_EXERCISE INSTRUCTIONS_. Retype the following lines without any changes.

Stored data entries:
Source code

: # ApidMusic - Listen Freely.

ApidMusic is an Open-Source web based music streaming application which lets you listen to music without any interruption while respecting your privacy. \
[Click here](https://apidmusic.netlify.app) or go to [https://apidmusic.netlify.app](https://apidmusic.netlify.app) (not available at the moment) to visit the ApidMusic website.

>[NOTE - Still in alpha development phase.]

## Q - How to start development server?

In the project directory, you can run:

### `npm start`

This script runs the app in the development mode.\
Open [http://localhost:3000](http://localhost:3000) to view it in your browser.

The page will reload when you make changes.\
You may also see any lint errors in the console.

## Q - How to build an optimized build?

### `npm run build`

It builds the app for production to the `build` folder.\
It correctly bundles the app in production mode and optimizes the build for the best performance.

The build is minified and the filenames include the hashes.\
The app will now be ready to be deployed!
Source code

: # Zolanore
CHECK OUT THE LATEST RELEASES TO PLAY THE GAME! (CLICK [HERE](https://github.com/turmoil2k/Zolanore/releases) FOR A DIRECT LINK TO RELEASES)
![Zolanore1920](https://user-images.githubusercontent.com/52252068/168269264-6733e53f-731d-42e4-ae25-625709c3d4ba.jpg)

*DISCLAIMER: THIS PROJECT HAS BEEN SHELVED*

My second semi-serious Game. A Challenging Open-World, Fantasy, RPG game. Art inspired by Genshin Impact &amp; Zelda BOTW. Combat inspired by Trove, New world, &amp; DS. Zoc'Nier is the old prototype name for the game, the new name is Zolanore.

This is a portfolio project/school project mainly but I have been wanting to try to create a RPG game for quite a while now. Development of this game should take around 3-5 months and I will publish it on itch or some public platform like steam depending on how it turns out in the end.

_EXPECTED OUTPUT_.
Source code

: # ApidMusic - Listen Freely.

ApidMusic is an Open-Source web based music streaming application which lets you listen to music without any interruption while respecting your privacy. \
[Click here](https://apidmusic.netlify.app) or go to [https://apidmusic.netlify.app](https://apidmusic.netlify.app) (not available at the moment) to visit the ApidMusic website.

>[NOTE - Still in alpha development phase.]

## Q - How to start development server?

In the project directory, you can run:

### `npm start`

This script runs the app in the development mode.\
Open [http://localhost:3000](http://localhost:3000) to view it in your browser.

The page will reload when you make changes.\
You may also see any lint errors in the console.

## Q - How to build an optimized build?

### `npm run build`

It builds the app for production to the `build` folder.\
It correctly bundles the app in production mode and optimizes the build for the best performance.

The build is minified and the filenames include the hashes.\
The app will now be ready to be deployed!
Source code

: # Zolanore
CHECK OUT THE LATEST RELEASES TO PLAY THE GAME! (CLICK [HERE](https://github.com/turmoil2k/Zolanore/releases) FOR A DIRECT LINK TO RELEASES)
![Zolanore1920](https://user-images.githubusercontent.com/52252068/168269264-6733e53f-731d-42e4-ae25-625709c3d4ba.jpg)

*DISCLAIMER: THIS PROJECT HAS BEEN SHELVED*

My second semi-serious Game. A Challenging Open-World, Fantasy, RPG game. Art inspired by Genshin Impact &amp; Zelda BOTW. Combat inspired by Trove, New world, &amp; DS. Zoc'Nier is the old prototype name for the game, the new name is Zolanore.

This is a portfolio project/school project mainly but I have been wanting to try to create a RPG game for quite a while now. Development of this game should take around 3-5 months and I will publish it on itch or some public platform like steam depending on how it turns out in the end.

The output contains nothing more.